[Input material]

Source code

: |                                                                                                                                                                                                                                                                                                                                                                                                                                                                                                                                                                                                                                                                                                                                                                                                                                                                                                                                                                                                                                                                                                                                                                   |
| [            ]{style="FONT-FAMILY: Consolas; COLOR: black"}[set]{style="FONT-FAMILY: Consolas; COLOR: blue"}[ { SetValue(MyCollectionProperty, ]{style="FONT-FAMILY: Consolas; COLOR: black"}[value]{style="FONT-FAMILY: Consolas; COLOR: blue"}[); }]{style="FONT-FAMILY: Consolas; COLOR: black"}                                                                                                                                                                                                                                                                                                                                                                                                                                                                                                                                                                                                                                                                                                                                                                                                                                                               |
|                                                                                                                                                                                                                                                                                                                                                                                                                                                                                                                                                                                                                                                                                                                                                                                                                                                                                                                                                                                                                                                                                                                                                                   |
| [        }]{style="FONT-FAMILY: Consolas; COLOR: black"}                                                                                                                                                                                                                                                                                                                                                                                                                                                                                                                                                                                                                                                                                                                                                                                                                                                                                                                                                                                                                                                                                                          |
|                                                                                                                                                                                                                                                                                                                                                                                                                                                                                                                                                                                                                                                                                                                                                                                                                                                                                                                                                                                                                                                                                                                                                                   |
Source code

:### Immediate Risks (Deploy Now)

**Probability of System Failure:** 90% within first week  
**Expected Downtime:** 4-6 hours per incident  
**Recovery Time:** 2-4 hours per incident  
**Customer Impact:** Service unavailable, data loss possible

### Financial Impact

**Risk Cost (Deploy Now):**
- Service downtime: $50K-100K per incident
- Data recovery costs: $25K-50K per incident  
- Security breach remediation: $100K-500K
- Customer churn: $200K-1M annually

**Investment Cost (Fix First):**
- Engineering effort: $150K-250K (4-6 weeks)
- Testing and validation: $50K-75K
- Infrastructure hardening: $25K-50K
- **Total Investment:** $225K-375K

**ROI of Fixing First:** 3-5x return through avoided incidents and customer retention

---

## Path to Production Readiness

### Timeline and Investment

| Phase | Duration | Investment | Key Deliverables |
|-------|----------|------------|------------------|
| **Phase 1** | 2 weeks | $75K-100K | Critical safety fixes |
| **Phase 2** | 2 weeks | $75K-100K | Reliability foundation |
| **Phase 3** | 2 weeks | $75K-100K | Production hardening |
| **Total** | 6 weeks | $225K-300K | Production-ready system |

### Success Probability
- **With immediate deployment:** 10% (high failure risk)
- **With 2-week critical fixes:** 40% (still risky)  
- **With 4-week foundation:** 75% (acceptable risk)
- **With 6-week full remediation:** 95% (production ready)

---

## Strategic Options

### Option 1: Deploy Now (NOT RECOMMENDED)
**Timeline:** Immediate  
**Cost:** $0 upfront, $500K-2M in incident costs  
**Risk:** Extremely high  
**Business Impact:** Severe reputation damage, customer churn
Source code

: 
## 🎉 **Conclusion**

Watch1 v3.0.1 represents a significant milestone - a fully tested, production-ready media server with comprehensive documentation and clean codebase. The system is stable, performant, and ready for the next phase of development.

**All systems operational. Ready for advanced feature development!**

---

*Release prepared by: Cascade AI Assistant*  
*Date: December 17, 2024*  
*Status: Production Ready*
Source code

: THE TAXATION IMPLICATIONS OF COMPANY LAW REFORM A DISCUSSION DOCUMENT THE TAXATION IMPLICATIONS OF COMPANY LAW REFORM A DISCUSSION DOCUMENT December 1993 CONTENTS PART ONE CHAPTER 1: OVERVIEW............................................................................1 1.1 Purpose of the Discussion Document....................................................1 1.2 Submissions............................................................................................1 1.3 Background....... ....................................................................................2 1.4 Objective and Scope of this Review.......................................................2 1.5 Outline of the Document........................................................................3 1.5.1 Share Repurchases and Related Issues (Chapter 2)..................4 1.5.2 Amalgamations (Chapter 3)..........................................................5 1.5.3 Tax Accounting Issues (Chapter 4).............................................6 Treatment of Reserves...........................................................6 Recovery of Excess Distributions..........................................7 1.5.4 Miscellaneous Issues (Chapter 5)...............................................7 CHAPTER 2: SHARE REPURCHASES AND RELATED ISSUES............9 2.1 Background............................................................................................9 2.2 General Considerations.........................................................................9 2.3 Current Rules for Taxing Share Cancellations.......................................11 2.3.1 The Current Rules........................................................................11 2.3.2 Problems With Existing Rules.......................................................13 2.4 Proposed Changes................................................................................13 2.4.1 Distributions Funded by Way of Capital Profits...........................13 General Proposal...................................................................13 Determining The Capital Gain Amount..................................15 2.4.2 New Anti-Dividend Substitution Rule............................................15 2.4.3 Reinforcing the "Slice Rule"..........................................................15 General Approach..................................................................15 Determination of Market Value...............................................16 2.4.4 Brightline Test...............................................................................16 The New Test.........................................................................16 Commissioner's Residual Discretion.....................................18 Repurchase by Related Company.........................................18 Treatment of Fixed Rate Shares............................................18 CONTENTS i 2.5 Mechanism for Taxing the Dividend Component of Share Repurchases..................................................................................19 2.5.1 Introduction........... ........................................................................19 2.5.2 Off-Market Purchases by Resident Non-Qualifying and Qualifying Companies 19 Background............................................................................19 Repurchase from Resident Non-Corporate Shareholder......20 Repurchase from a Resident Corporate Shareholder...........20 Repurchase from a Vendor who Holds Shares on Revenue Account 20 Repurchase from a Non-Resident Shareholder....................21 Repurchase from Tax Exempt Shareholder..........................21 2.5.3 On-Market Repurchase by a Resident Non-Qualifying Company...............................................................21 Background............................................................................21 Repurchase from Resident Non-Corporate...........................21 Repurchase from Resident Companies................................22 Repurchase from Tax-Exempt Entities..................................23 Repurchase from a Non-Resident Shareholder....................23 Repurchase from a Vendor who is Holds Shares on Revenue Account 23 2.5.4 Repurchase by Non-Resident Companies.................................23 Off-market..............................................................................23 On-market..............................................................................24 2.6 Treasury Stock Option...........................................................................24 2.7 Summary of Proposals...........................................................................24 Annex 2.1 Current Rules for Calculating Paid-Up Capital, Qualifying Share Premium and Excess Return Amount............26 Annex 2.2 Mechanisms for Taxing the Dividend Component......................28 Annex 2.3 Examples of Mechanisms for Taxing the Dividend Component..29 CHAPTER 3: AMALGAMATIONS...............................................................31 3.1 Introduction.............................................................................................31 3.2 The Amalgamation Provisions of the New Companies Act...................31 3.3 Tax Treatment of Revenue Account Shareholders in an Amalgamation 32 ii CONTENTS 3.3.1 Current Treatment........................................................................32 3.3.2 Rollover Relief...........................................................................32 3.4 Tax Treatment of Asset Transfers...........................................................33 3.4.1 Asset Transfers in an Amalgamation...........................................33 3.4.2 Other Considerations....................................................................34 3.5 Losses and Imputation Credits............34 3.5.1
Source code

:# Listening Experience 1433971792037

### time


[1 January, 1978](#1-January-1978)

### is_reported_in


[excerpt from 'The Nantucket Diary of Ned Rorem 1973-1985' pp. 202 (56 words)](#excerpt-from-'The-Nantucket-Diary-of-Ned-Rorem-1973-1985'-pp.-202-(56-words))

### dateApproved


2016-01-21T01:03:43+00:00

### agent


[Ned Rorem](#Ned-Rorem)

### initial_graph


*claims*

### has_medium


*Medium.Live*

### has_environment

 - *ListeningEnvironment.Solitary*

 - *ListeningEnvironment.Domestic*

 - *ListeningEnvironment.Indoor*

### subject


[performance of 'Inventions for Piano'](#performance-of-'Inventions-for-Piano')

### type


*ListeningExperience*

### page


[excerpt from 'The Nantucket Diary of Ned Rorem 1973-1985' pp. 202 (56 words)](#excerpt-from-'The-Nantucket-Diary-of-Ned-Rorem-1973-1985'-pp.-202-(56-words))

[/Input material]

* _Task prompt_:
Every record above is to be restated exactly as it reads.

* _Task output_:
Source code

: |                                                                                                                                                                                                                                                                                                                                                                                                                                                                                                                                                                                                                                                                                                                                                                                                                                                                                                                                                                                                                                                                                                                                                                   |
| [            ]{style="FONT-FAMILY: Consolas; COLOR: black"}[set]{style="FONT-FAMILY: Consolas; COLOR: blue"}[ { SetValue(MyCollectionProperty, ]{style="FONT-FAMILY: Consolas; COLOR: black"}[value]{style="FONT-FAMILY: Consolas; COLOR: blue"}[); }]{style="FONT-FAMILY: Consolas; COLOR: black"}                                                                                                                                                                                                                                                                                                                                                                                                                                                                                                                                                                                                                                                                                                                                                                                                                                                               |
|                                                                                                                                                                                                                                                                                                                                                                                                                                                                                                                                                                                                                                                                                                                                                                                                                                                                                                                                                                                                                                                                                                                                                                   |
| [        }]{style="FONT-FAMILY: Consolas; COLOR: black"}                                                                                                                                                                                                                                                                                                                                                                                                                                                                                                                                                                                                                                                                                                                                                                                                                                                                                                                                                                                                                                                                                                          |
|                                                                                                                                                                                                                                                                                                                                                                                                                                                                                                                                                                                                                                                                                                                                                                                                                                                                                                                                                                                                                                                                                                                                                                   |
Source code

:### Immediate Risks (Deploy Now)

**Probability of System Failure:** 90% within first week  
**Expected Downtime:** 4-6 hours per incident  
**Recovery Time:** 2-4 hours per incident  
**Customer Impact:** Service unavailable, data loss possible

### Financial Impact

**Risk Cost (Deploy Now):**
- Service downtime: $50K-100K per incident
- Data recovery costs: $25K-50K per incident  
- Security breach remediation: $100K-500K
- Customer churn: $200K-1M annually

**Investment Cost (Fix First):**
- Engineering effort: $150K-250K (4-6 weeks)
- Testing and validation: $50K-75K
- Infrastructure hardening: $25K-50K
- **Total Investment:** $225K-375K

**ROI of Fixing First:** 3-5x return through avoided incidents and customer retention

---

## Path to Production Readiness

### Timeline and Investment

| Phase | Duration | Investment | Key Deliverables |
|-------|----------|------------|------------------|
| **Phase 1** | 2 weeks | $75K-100K | Critical safety fixes |
| **Phase 2** | 2 weeks | $75K-100K | Reliability foundation |
| **Phase 3** | 2 weeks | $75K-100K | Production hardening |
| **Total** | 6 weeks | $225K-300K | Production-ready system |

### Success Probability
- **With immediate deployment:** 10% (high failure risk)
- **With 2-week critical fixes:** 40% (still risky)  
- **With 4-week foundation:** 75% (acceptable risk)
- **With 6-week full remediation:** 95% (production ready)

---

## Strategic Options

### Option 1: Deploy Now (NOT RECOMMENDED)
**Timeline:** Immediate  
**Cost:** $0 upfront, $500K-2M in incident costs  
**Risk:** Extremely high  
**Business Impact:** Severe reputation damage, customer churn
Source code

: 
## 🎉 **Conclusion**

Watch1 v3.0.1 represents a significant milestone - a fully tested, production-ready media server with comprehensive documentation and clean codebase. The system is stable, performant, and ready for the next phase of development.

**All systems operational. Ready for advanced feature development!**

---

*Release prepared by: Cascade AI Assistant*  
*Date: December 17, 2024*  
*Status: Production Ready*
Source code

: THE TAXATION IMPLICATIONS OF COMPANY LAW REFORM A DISCUSSION DOCUMENT THE TAXATION IMPLICATIONS OF COMPANY LAW REFORM A DISCUSSION DOCUMENT December 1993 CONTENTS PART ONE CHAPTER 1: OVERVIEW............................................................................1 1.1 Purpose of the Discussion Document....................................................1 1.2 Submissions............................................................................................1 1.3 Background....... ....................................................................................2 1.4 Objective and Scope of this Review.......................................................2 1.5 Outline of the Document........................................................................3 1.5.1 Share Repurchases and Related Issues (Chapter 2)..................4 1.5.2 Amalgamations (Chapter 3)..........................................................5 1.5.3 Tax Accounting Issues (Chapter 4).............................................6 Treatment of Reserves...........................................................6 Recovery of Excess Distributions..........................................7 1.5.4 Miscellaneous Issues (Chapter 5)...............................................7 CHAPTER 2: SHARE REPURCHASES AND RELATED ISSUES............9 2.1 Background............................................................................................9 2.2 General Considerations.........................................................................9 2.3 Current Rules for Taxing Share Cancellations.......................................11 2.3.1 The Current Rules........................................................................11 2.3.2 Problems With Existing Rules.......................................................13 2.4 Proposed Changes................................................................................13 2.4.1 Distributions Funded by Way of Capital Profits...........................13 General Proposal...................................................................13 Determining The Capital Gain Amount..................................15 2.4.2 New Anti-Dividend Substitution Rule............................................15 2.4.3 Reinforcing the "Slice Rule"..........................................................15 General Approach..................................................................15 Determination of Market Value...............................................16 2.4.4 Brightline Test...............................................................................16 The New Test.........................................................................16 Commissioner's Residual Discretion.....................................18 Repurchase by Related Company.........................................18 Treatment of Fixed Rate Shares............................................18 CONTENTS i 2.5 Mechanism for Taxing the Dividend Component of Share Repurchases..................................................................................19 2.5.1 Introduction........... ........................................................................19 2.5.2 Off-Market Purchases by Resident Non-Qualifying and Qualifying Companies 19 Background............................................................................19 Repurchase from Resident Non-Corporate Shareholder......20 Repurchase from a Resident Corporate Shareholder...........20 Repurchase from a Vendor who Holds Shares on Revenue Account 20 Repurchase from a Non-Resident Shareholder....................21 Repurchase from Tax Exempt Shareholder..........................21 2.5.3 On-Market Repurchase by a Resident Non-Qualifying Company...............................................................21 Background............................................................................21 Repurchase from Resident Non-Corporate...........................21 Repurchase from Resident Companies................................22 Repurchase from Tax-Exempt Entities..................................23 Repurchase from a Non-Resident Shareholder....................23 Repurchase from a Vendor who is Holds Shares on Revenue Account 23 2.5.4 Repurchase by Non-Resident Companies.................................23 Off-market..............................................................................23 On-market..............................................................................24 2.6 Treasury Stock Option...........................................................................24 2.7 Summary of Proposals...........................................................................24 Annex 2.1 Current Rules for Calculating Paid-Up Capital, Qualifying Share Premium and Excess Return Amount............26 Annex 2.2 Mechanisms for Taxing the Dividend Component......................28 Annex 2.3 Examples of Mechanisms for Taxing the Dividend Component..29 CHAPTER 3: AMALGAMATIONS...............................................................31 3.1 Introduction.............................................................................................31 3.2 The Amalgamation Provisions of the New Companies Act...................31 3.3 Tax Treatment of Revenue Account Shareholders in an Amalgamation 32 ii CONTENTS 3.3.1 Current Treatment........................................................................32 3.3.2 Rollover Relief...........................................................................32 3.4 Tax Treatment of Asset Transfers...........................................................33 3.4.1 Asset Transfers in an Amalgamation...........................................33 3.4.2 Other Considerations....................................................................34 3.5 Losses and Imputation Credits............34 3.5.1
Source code

:# Listening Experience 1433971792037

### time


[1 January, 1978](#1-January-1978)

### is_reported_in


[excerpt from 'The Nantucket Diary of Ned Rorem 1973-1985' pp. 202 (56 words)](#excerpt-from-'The-Nantucket-Diary-of-Ned-Rorem-1973-1985'-pp.-202-(56-words))

### dateApproved


2016-01-21T01:03:43+00:00

### agent


[Ned Rorem](#Ned-Rorem)

### initial_graph


*claims*

### has_medium


*Medium.Live*

### has_environment

 - *ListeningEnvironment.Solitary*

 - *ListeningEnvironment.Domestic*

 - *ListeningEnvironment.Indoor*

### subject


[performance of 'Inventions for Piano'](#performance-of-'Inventions-for-Piano')

### type


*ListeningExperience*

### page


[excerpt from 'The Nantucket Diary of Ned Rorem 1973-1985' pp. 202 (56 words)](#excerpt-from-'The-Nantucket-Diary-of-Ned-Rorem-1973-1985'-pp.-202-(56-words))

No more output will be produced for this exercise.